Structured diff data
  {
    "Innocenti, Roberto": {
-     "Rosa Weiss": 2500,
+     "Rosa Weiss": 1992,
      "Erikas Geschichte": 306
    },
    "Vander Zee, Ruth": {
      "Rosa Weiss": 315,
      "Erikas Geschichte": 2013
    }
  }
---
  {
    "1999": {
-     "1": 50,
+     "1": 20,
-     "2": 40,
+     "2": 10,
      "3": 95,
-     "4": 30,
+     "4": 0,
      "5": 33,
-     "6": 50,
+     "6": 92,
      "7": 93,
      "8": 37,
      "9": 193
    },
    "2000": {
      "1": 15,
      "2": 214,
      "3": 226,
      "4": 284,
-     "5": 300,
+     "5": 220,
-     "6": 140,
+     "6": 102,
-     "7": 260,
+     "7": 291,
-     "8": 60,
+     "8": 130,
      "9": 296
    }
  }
* * *
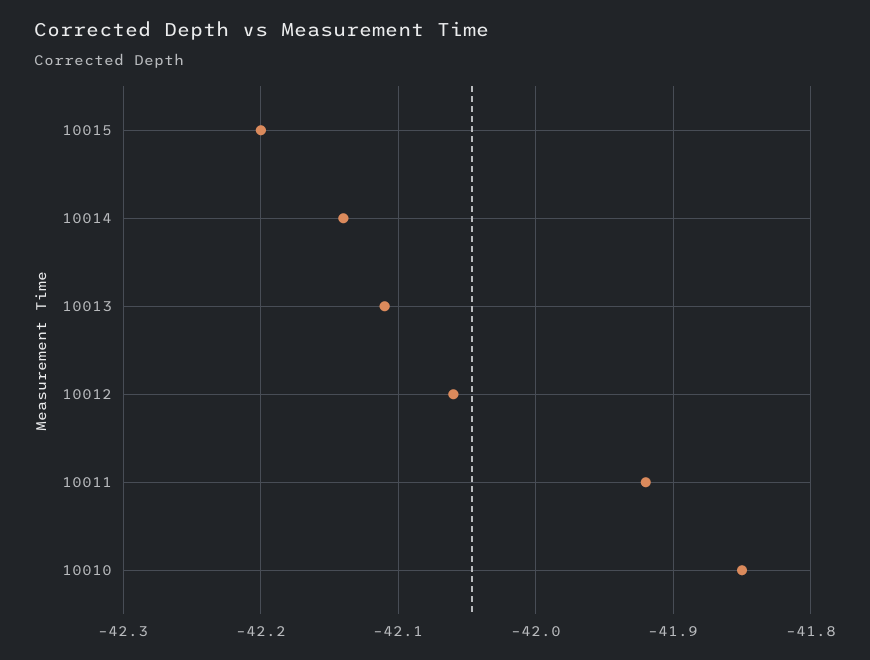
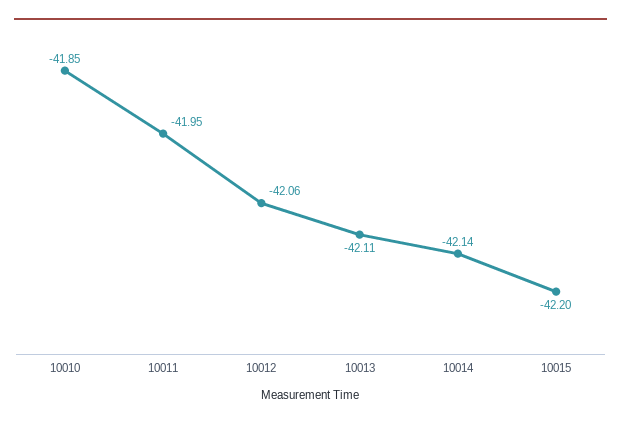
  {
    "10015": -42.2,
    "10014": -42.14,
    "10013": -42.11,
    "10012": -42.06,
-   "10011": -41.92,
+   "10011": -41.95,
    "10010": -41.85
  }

→ **WORK TO COMPLETE**
Count, in the data above, the lines that hold "Geschichte". Return only that count.

→ **OUTPUT FOR THIS TASK**
2